Regarding significance of the results, the analysis of existing ontologies is certainly interesting and can have some use. I certainly believe that the paper should stick to presenting these results with clarity. I do however have some doubts that these are significant beyond being simply interesting. Indeed, as clearly said in the paper, the reasoning mechanism is not complete/correct and there is little said about the performance of the tool. There is some effort to discuss the results against the ones obtained by OOPS, but it is unclear how they can really be compared - are the errors more valid? more correct? more complete?

On the quality of writing, the paper is generally easy to follow, and reasonably well written. However, many parts are too vague and not precise enough (e.g. "a relatively large fragment", "most often user", "substantially increased", etc.)
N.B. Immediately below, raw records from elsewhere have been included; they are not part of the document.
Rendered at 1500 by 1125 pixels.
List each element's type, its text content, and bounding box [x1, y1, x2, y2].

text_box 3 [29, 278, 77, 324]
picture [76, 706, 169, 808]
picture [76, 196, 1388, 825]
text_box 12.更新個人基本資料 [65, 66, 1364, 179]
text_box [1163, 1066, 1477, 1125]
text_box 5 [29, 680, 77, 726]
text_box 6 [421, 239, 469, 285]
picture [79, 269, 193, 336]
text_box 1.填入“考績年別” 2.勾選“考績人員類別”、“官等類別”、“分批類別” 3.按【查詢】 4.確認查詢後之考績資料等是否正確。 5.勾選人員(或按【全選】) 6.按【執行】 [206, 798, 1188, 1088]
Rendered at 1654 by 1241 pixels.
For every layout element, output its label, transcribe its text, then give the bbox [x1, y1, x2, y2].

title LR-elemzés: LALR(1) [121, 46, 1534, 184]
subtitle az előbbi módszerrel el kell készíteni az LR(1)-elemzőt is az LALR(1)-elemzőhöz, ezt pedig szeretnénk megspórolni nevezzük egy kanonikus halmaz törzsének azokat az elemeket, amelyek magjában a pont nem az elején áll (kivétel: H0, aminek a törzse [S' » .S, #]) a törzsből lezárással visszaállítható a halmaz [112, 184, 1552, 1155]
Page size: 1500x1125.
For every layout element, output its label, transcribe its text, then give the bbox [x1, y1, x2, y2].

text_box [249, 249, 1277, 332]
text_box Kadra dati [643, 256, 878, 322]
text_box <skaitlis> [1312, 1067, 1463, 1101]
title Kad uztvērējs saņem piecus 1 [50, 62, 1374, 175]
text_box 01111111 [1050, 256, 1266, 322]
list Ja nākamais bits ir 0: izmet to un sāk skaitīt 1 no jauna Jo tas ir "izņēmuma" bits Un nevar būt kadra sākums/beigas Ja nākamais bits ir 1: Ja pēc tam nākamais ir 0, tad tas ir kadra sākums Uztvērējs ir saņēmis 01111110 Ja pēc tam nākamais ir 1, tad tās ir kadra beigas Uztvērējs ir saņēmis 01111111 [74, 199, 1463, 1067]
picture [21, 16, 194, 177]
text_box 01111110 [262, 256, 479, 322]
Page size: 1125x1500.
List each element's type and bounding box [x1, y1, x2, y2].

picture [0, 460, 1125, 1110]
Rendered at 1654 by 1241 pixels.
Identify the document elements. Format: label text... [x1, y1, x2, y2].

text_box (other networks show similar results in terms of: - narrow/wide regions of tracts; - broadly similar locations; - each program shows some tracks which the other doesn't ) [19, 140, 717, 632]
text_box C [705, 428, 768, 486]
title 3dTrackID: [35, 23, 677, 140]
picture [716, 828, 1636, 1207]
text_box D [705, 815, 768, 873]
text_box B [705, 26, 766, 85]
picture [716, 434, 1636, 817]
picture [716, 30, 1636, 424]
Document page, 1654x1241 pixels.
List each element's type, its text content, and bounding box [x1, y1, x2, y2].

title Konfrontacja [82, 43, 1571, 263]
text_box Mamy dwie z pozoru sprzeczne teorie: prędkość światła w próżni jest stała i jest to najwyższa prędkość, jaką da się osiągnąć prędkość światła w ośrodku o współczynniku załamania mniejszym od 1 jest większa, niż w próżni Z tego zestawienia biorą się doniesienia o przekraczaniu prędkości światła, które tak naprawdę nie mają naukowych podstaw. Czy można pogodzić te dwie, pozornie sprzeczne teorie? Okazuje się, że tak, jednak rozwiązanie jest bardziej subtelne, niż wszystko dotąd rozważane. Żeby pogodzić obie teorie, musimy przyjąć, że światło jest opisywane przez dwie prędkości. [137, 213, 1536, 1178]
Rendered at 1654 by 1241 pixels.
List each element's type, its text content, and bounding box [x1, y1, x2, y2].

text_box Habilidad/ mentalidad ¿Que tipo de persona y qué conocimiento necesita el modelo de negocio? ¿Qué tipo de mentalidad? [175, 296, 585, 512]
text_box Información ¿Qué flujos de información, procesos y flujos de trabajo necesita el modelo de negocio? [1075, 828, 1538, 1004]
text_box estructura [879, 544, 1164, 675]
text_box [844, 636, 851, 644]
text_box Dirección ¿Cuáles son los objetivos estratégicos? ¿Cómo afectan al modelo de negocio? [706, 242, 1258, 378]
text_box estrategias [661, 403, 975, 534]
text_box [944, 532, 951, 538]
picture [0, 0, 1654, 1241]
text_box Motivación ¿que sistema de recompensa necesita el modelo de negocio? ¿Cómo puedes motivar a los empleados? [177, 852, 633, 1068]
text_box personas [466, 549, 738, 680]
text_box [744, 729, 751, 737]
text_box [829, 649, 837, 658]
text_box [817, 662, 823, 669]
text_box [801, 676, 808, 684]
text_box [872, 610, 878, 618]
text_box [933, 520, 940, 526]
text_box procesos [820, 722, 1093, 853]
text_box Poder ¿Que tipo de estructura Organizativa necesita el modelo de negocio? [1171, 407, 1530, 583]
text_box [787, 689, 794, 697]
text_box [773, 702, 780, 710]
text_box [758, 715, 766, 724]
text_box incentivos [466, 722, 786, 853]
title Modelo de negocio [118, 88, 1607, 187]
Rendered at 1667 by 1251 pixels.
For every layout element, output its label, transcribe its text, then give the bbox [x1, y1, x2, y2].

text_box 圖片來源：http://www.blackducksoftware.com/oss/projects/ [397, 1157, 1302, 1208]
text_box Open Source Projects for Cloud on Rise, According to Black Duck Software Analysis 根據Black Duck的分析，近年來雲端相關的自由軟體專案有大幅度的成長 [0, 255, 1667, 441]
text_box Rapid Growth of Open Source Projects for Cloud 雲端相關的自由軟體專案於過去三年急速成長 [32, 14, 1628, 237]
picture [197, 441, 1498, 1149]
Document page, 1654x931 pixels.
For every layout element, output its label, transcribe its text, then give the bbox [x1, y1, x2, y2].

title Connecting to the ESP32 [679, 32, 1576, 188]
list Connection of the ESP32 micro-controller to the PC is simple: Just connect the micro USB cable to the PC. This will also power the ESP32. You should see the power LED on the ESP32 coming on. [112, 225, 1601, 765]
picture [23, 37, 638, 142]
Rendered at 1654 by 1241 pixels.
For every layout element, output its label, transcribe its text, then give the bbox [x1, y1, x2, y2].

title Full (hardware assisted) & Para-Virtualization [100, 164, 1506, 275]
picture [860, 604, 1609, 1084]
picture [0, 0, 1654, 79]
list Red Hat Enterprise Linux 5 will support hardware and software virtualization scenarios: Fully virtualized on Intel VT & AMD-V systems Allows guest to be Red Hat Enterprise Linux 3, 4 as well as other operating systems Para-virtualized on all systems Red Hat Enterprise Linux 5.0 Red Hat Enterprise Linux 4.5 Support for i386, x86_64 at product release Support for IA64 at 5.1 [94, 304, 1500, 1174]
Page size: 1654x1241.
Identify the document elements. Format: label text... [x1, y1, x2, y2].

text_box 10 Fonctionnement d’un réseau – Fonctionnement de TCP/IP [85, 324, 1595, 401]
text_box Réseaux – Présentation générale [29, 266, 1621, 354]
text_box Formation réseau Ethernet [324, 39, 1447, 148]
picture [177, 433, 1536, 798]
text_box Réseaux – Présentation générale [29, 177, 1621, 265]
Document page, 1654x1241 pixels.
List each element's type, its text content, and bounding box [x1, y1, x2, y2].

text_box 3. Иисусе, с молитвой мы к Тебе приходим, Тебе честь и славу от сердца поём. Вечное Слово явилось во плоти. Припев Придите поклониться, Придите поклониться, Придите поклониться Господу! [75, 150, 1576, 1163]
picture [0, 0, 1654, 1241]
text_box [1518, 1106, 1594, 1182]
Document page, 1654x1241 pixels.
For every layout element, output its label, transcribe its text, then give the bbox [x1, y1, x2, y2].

In addition, the article does spend a lot of space describing what are (admittedly) well known challenges. I don't think it is necessary to go into so much effort to describe this. A similar comment can be made about the recommendation part, which remains a general discussion about the kind of practices that might improve ontology engineering without being particularly well grounded. Finally, I think the title is misleading - it is not about "fixing" things (mostly assessing them), or "unsound foundations" (most of what is being looked at is neither foundational or unsound, just bad practices). The article is not even about linked data, as it focuses on assessing ontologies (which are not, formally, schemata for datasets, as they are taken as full ontologies, not the parts that are used within specific datasets).